_Work order_
Please return every line below that contains the string "down".

_Records supplied_
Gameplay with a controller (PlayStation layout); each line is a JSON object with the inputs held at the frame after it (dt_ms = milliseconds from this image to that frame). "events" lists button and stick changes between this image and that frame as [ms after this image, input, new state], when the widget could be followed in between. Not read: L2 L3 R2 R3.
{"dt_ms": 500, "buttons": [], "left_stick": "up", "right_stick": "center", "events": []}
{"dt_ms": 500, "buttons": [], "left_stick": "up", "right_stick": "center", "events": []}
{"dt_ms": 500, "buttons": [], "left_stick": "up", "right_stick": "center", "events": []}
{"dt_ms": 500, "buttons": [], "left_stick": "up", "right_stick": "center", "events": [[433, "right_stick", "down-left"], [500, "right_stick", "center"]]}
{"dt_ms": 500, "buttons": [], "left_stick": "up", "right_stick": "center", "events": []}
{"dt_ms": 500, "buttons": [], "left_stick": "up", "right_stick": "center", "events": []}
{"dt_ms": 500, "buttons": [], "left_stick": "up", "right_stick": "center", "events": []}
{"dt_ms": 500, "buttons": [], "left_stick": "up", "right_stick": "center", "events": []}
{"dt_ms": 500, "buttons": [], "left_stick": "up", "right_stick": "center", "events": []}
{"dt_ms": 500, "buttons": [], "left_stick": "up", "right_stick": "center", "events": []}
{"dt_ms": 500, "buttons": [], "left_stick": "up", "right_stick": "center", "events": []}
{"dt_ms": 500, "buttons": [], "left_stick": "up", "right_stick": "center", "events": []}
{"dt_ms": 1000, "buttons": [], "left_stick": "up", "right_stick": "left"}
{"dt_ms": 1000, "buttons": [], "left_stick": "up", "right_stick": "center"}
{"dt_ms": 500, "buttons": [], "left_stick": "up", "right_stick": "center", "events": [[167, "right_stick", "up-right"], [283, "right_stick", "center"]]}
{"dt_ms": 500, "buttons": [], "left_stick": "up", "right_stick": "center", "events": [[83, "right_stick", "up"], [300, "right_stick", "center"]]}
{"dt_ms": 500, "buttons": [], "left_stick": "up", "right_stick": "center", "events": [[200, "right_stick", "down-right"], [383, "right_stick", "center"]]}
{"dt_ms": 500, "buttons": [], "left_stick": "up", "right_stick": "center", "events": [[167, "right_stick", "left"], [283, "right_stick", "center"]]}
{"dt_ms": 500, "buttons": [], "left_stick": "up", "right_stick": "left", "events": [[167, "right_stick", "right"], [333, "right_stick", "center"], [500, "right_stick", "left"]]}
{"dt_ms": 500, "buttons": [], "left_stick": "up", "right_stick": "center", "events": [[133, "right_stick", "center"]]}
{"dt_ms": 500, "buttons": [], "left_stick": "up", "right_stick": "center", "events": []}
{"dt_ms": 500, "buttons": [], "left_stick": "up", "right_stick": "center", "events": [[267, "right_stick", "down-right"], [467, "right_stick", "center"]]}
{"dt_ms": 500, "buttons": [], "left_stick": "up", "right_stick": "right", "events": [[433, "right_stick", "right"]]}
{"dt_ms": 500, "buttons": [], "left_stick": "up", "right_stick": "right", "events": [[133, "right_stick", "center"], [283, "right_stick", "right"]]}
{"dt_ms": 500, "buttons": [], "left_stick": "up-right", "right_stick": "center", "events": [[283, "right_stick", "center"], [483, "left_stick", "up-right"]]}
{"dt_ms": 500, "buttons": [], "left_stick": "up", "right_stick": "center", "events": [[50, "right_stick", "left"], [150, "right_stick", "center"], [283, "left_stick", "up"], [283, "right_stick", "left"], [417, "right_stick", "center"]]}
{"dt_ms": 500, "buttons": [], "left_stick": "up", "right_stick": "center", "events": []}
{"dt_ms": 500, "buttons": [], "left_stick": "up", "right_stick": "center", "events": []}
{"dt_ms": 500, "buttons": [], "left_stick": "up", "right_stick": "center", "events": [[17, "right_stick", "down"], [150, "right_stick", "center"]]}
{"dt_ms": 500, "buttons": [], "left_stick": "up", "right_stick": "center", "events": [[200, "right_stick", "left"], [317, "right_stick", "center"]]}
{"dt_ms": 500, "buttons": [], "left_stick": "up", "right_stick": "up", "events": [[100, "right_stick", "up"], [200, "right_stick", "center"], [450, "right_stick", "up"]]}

_Worked solution_
{"dt_ms": 500, "buttons": [], "left_stick": "up", "right_stick": "center", "events": [[433, "right_stick", "down-left"], [500, "right_stick", "center"]]}
{"dt_ms": 500, "buttons": [], "left_stick": "up", "right_stick": "center", "events": [[200, "right_stick", "down-right"], [383, "right_stick", "center"]]}
{"dt_ms": 500, "buttons": [], "left_stick": "up", "right_stick": "center", "events": [[267, "right_stick", "down-right"], [467, "right_stick", "center"]]}
{"dt_ms": 500, "buttons": [], "left_stick": "up", "right_stick": "center", "events": [[17, "right_stick", "down"], [150, "right_stick", "center"]]}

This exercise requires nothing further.